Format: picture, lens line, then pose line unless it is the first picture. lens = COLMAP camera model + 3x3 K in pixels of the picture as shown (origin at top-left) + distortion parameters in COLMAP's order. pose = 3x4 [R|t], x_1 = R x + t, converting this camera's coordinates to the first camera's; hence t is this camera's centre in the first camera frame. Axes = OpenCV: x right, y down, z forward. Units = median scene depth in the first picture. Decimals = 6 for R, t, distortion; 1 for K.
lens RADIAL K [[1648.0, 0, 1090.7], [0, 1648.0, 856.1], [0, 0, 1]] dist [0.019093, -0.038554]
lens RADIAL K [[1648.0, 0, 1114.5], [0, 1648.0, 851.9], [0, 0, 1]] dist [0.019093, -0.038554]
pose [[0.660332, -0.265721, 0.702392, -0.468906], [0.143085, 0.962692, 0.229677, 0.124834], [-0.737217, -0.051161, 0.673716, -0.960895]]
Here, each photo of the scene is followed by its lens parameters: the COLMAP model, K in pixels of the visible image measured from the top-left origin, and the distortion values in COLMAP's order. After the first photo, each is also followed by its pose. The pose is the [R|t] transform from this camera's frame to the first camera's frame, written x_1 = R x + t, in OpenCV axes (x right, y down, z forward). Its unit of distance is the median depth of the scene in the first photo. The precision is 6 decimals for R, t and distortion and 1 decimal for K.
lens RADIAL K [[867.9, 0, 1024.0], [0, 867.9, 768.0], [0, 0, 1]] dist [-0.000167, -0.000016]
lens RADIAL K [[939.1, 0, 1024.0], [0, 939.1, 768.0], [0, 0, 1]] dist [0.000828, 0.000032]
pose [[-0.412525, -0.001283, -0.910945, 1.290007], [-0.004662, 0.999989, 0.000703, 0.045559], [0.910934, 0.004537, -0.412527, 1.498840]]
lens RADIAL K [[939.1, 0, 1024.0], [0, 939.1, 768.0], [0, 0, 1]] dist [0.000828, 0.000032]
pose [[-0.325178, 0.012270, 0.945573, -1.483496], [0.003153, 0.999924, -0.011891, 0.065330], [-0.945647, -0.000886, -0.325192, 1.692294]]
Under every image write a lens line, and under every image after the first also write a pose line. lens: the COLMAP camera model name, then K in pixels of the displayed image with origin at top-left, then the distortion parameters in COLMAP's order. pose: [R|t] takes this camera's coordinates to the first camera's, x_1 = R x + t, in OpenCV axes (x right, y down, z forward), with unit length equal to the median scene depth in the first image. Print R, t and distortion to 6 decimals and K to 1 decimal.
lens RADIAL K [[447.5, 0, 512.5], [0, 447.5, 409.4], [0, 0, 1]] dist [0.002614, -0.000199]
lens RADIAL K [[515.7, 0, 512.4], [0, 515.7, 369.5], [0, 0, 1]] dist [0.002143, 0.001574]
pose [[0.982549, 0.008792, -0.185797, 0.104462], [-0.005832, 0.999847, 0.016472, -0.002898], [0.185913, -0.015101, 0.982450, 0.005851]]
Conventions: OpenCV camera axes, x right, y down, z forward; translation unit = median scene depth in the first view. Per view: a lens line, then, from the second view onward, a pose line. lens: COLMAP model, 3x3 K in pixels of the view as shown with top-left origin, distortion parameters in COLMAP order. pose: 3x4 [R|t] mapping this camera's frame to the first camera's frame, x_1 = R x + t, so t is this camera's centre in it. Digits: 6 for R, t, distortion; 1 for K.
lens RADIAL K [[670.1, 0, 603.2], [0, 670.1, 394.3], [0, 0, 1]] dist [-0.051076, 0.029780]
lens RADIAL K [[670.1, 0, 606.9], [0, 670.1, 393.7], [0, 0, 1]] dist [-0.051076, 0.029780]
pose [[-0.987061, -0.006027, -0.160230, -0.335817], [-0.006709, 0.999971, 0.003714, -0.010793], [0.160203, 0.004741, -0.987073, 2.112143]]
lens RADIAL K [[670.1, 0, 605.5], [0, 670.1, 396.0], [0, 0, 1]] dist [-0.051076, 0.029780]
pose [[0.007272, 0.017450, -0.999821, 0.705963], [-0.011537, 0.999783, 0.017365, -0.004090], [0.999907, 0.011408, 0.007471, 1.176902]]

TO DO: Could you rewrite the records above, putting "lens distortion" wherever "distortion" appears and keeping everything else the same?

RESPONSE TO THE TASK:
Format: picture, lens line, then pose line unless it is the first picture. lens = COLMAP camera model + 3x3 K in pixels of the picture as shown (origin at top-left) + lens distortion parameters in COLMAP's order. pose = 3x4 [R|t], x_1 = R x + t, converting this camera's coordinates to the first camera's; hence t is this camera's centre in the first camera frame. Axes = OpenCV: x right, y down, z forward. Units = median scene depth in the first picture. Decimals = 6 for R, t, lens distortion; 1 for K.
lens RADIAL K [[1648.0, 0, 1090.7], [0, 1648.0, 856.1], [0, 0, 1]] dist [0.019093, -0.038554]
lens RADIAL K [[1648.0, 0, 1114.5], [0, 1648.0, 851.9], [0, 0, 1]] dist [0.019093, -0.038554]
pose [[0.660332, -0.265721, 0.702392, -0.468906], [0.143085, 0.962692, 0.229677, 0.124834], [-0.737217, -0.051161, 0.673716, -0.960895]]
Here, each photo of the scene is followed by its lens parameters: the COLMAP model, K in pixels of the visible image measured from the top-left origin, and the lens distortion values in COLMAP's order. After the first photo, each is also followed by its pose. The pose is the [R|t] transform from this camera's frame to the first camera's frame, written x_1 = R x + t, in OpenCV axes (x right, y down, z forward). Its unit of distance is the median depth of the scene in the first photo. The precision is 6 decimals for R, t and lens distortion and 1 decimal for K.
lens RADIAL K [[867.9, 0, 1024.0], [0, 867.9, 768.0], [0, 0, 1]] dist [-0.000167, -0.000016]
lens RADIAL K [[939.1, 0, 1024.0], [0, 939.1, 768.0], [0, 0, 1]] dist [0.000828, 0.000032]
pose [[-0.412525, -0.001283, -0.910945, 1.290007], [-0.004662, 0.999989, 0.000703, 0.045559], [0.910934, 0.004537, -0.412527, 1.498840]]
lens RADIAL K [[939.1, 0, 1024.0], [0, 939.1, 768.0], [0, 0, 1]] dist [0.000828, 0.000032]
pose [[-0.325178, 0.012270, 0.945573, -1.483496], [0.003153, 0.999924, -0.011891, 0.065330], [-0.945647, -0.000886, -0.325192, 1.692294]]
Under every image write a lens line, and under every image after the first also write a pose line. lens: the COLMAP camera model name, then K in pixels of the displayed image with origin at top-left, then the lens distortion parameters in COLMAP's order. pose: [R|t] takes this camera's coordinates to the first camera's, x_1 = R x + t, in OpenCV axes (x right, y down, z forward), with unit length equal to the median scene depth in the first image. Print R, t and lens distortion to 6 decimals and K to 1 decimal.
lens RADIAL K [[447.5, 0, 512.5], [0, 447.5, 409.4], [0, 0, 1]] dist [0.002614, -0.000199]
lens RADIAL K [[515.7, 0, 512.4], [0, 515.7, 369.5], [0, 0, 1]] dist [0.002143, 0.001574]
pose [[0.982549, 0.008792, -0.185797, 0.104462], [-0.005832, 0.999847, 0.016472, -0.002898], [0.185913, -0.015101, 0.982450, 0.005851]]
Conventions: OpenCV camera axes, x right, y down, z forward; translation unit = median scene depth in the first view. Per view: a lens line, then, from the second view onward, a pose line. lens: COLMAP model, 3x3 K in pixels of the view as shown with top-left origin, lens distortion parameters in COLMAP order. pose: 3x4 [R|t] mapping this camera's frame to the first camera's frame, x_1 = R x + t, so t is this camera's centre in it. Digits: 6 for R, t, lens distortion; 1 for K.
lens RADIAL K [[670.1, 0, 603.2], [0, 670.1, 394.3], [0, 0, 1]] dist [-0.051076, 0.029780]
lens RADIAL K [[670.1, 0, 606.9], [0, 670.1, 393.7], [0, 0, 1]] dist [-0.051076, 0.029780]
pose [[-0.987061, -0.006027, -0.160230, -0.335817], [-0.006709, 0.999971, 0.003714, -0.010793], [0.160203, 0.004741, -0.987073, 2.112143]]
lens RADIAL K [[670.1, 0, 605.5], [0, 670.1, 396.0], [0, 0, 1]] dist [-0.051076, 0.029780]
pose [[0.007272, 0.017450, -0.999821, 0.705963], [-0.011537, 0.999783, 0.017365, -0.004090], [0.999907, 0.011408, 0.007471, 1.176902]]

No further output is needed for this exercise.